ARTICLE VI. COMMITTEES
Section 1. Term.
Composition and Qualification. The President, with approval from the Board, may create committees and shall appoint committee chairs for the association, each of whom shall serve at the pleasure of the Board and shall exercise such powers, have and perform such duties as shall be determined by the Executive Board or by the President with the approval of the Executive Board. At the minimum, the President shall establish the following committees: (i) Newsletter, (ii) Historic Preservation, (iii) Zoning, and (iv) Nominating. Each committee member shall be approved by the Board.
Section 2. Reporting.
All committees shall report directly to the Executive Board.
Section 3. Newsletter Committee.
The newsletter editor shall serve as chair of the newsletter committee and shall be responsible for the publication of the association newsletter as approved by the Executive Board.
Section 4. Historic Preservation Committee.
The chair of the historic preservation committee shall serve as the association representative for the Tulsa Preservation Commission Certificate of Appropriateness Sub-Committee. This committee shall be responsible for matters concerning historic preservation guidelines.
Section 5. Zoning Committee.
The zoning committee shall be responsible for communication with the City and the Executive Board regarding all zoning matters that impact the neighborhood directly or indirectly.

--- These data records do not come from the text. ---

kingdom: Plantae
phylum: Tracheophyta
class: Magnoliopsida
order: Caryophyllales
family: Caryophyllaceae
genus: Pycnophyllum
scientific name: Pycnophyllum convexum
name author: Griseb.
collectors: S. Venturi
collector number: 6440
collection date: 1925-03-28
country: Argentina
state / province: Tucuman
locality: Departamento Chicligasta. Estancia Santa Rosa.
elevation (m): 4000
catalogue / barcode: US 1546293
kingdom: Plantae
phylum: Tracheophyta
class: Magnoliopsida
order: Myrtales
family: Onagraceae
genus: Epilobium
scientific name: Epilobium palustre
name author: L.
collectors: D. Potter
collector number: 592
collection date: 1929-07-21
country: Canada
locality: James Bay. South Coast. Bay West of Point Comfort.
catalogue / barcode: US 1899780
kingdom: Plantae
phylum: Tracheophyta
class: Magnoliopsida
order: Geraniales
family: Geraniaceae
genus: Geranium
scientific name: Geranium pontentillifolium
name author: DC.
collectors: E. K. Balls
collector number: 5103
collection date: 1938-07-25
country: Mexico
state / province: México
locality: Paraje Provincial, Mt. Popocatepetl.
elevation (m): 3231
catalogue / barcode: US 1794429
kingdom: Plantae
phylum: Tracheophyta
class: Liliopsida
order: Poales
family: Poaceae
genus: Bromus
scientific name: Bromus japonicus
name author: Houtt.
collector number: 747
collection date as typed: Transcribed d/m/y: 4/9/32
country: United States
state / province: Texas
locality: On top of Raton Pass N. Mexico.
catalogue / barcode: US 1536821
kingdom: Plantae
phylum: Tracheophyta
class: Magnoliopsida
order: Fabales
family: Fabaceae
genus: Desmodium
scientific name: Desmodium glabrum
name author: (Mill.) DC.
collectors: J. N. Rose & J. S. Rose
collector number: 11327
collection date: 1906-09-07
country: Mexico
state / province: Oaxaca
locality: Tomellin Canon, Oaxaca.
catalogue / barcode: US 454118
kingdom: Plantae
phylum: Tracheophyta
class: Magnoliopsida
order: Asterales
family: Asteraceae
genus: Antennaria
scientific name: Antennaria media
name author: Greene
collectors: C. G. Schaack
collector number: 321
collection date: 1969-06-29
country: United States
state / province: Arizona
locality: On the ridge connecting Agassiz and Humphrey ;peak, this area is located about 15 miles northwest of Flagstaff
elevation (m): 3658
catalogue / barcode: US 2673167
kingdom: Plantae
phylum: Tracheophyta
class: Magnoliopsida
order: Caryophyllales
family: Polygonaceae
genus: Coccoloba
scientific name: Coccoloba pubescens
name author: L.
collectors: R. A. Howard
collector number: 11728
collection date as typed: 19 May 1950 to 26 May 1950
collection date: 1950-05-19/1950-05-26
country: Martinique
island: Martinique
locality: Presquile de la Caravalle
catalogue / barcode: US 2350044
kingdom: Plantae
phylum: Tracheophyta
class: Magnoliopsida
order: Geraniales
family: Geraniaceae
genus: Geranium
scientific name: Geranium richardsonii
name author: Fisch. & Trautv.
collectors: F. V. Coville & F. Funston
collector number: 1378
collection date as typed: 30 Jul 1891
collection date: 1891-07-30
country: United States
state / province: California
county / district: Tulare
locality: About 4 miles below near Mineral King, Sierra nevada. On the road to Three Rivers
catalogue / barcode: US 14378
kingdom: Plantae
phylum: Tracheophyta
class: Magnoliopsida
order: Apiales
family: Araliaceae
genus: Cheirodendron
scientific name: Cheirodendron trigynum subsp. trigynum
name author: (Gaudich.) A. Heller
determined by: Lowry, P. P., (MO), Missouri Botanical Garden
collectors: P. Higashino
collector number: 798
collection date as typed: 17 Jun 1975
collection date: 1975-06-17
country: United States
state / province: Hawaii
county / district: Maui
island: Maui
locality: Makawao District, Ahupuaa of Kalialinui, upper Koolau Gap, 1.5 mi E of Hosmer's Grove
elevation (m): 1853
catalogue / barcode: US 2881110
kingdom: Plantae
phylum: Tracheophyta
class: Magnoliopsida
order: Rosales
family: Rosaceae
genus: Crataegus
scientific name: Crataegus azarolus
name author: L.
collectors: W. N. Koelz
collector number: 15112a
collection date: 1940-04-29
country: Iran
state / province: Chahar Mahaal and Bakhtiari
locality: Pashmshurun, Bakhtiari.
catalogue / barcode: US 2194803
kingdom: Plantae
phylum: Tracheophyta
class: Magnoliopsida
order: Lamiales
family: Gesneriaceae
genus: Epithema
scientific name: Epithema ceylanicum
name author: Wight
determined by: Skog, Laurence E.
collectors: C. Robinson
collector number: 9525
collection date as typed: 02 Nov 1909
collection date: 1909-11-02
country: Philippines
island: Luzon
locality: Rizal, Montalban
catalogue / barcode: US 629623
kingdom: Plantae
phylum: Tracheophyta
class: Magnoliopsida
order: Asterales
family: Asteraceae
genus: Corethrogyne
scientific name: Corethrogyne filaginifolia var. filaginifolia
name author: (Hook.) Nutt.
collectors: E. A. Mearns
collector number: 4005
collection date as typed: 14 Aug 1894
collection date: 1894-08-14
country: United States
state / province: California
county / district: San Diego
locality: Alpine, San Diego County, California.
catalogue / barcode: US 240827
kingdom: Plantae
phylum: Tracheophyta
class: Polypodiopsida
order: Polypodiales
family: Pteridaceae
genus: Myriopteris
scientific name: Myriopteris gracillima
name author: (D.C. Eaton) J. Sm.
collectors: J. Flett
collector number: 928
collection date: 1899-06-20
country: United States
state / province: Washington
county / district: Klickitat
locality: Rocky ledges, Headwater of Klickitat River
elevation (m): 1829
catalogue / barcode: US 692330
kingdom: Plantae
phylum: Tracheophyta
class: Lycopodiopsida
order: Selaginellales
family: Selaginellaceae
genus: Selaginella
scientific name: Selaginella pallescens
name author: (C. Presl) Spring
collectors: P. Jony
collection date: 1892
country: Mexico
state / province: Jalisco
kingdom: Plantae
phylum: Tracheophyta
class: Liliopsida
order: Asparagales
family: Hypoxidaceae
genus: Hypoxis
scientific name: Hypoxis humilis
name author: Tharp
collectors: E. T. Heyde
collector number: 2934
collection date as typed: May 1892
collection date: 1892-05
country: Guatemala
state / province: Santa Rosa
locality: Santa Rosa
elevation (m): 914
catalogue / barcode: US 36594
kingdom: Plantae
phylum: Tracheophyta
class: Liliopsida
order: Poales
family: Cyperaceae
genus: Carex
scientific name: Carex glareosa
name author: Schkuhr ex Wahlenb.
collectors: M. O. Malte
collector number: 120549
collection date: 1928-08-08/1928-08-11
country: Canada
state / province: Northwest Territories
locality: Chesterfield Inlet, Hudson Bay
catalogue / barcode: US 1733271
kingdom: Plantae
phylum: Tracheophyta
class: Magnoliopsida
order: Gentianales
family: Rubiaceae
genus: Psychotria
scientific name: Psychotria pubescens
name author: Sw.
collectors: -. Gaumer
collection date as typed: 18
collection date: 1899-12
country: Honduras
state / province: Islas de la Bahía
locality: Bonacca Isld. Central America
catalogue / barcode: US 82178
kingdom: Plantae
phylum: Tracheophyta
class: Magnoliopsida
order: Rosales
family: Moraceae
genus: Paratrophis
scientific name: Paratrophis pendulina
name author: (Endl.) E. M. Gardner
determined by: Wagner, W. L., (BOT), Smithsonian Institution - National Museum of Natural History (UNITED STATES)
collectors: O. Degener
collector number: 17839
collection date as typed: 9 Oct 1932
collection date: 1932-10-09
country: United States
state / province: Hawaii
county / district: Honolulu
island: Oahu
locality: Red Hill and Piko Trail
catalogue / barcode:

Section 6. Nominating Committee.
Not lather than two (2) months prior to the annual meeting, the President shall create and appoint, with the approval of the Executive Board, a nominating committee to nominate a slate of officers for the following calendar year. Additional nominations may be received at any time up until the time of voting.
ARTICLE VII. CONTRACTS, CHECKS, DEPOSITS AND FUNDS
Section 1. Contracts.
The Executive Board may authorize any officer or officers, agent or agents of the association, in addition to the officers so authorized by these bylaws, to enter into any contract or execute and deliver any instrument in the name of and on behalf of the association, and such authority may be general or confined to specific instances.
Section 2. Checks, Drafts, etc.
All checks, drafts and other orders for the payment of money, notes or other evidence of indebtedness issued in the name of the association, shall require the signature of two (2) officers in order to authorize any disbursements from the association funds.
Section 3. Deposits.
All funds of the association shall be deposited to the credit of the association in such banks, trust companies, or other depositories as the Executive Board may select.
Section 4. Gifts.
The Executive Board may accept, on behalf of the association, any contribution, gift or bequest for the general purpose or for any special purpose of the association.
ARTICLE VIII. BOOKS AND RECORDS
The association shall keep correct and complete books and records of account and shall also keep minutes of the proceedings of its Executive Board and shall keep a record giving the names and addresses of its officers. All books and records shall be subject to audio at the direction of the Executive Board.
ARTICLE IX. AMENDMENT TO BYLAWS
These bylaws may be altered, amended or repealed and new bylaws may be adopted by the membership at any regular or special meeting of the membership as long as the meeting notice contained an explanation of the proposed change.
(Editors Note: The above bylaws are copied from the SLNA Excutive Board, 1997).